TASK TO CARRY OUT
Find every line in the listing below that includes the word "побутових", then give only how many there are.
+++ MATERIAL TO PROCESS +++
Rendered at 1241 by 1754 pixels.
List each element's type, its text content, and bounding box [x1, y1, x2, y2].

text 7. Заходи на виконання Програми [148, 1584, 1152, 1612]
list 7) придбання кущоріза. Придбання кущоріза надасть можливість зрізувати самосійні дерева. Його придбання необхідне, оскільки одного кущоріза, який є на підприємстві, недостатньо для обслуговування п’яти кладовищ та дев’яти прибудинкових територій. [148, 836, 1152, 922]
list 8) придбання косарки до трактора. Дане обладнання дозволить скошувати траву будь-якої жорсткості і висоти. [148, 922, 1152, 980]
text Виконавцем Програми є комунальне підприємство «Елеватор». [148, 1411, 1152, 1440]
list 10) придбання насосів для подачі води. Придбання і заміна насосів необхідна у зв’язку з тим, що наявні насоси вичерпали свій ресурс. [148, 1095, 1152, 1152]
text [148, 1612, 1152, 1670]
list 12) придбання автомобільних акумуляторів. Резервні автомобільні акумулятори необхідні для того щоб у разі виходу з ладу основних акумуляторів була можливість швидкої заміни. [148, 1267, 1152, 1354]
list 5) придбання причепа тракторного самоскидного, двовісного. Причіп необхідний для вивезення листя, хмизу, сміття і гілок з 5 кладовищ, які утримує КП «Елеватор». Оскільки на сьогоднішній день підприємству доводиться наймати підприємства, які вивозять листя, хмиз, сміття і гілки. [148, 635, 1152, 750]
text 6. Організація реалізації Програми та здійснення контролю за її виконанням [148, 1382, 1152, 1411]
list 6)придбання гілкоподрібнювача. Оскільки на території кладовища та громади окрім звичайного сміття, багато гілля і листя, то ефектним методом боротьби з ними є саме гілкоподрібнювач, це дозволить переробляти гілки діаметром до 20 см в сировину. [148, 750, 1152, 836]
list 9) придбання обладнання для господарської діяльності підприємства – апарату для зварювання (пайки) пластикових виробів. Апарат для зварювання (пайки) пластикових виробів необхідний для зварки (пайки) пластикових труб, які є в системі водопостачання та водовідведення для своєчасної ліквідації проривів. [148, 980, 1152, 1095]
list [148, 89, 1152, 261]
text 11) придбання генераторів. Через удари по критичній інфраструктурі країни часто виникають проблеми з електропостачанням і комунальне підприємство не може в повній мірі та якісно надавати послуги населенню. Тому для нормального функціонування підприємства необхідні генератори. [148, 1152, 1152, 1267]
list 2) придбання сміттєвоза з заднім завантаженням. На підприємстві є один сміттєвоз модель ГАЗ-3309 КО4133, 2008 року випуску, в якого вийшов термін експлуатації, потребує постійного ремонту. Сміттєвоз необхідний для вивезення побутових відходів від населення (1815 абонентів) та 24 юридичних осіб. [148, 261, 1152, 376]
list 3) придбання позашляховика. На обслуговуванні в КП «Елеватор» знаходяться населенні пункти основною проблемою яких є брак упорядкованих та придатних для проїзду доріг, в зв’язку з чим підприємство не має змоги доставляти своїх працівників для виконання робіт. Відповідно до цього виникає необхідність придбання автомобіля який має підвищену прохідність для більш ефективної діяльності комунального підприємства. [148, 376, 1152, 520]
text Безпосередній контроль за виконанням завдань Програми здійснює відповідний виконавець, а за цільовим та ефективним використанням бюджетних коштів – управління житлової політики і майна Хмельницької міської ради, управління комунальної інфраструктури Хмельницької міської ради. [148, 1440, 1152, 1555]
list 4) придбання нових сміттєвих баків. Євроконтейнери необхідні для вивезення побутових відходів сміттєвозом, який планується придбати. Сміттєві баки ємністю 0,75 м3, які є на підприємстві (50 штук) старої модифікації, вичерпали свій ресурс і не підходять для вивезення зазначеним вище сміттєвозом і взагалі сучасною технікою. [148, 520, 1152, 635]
+++
ANSWER SPACE
2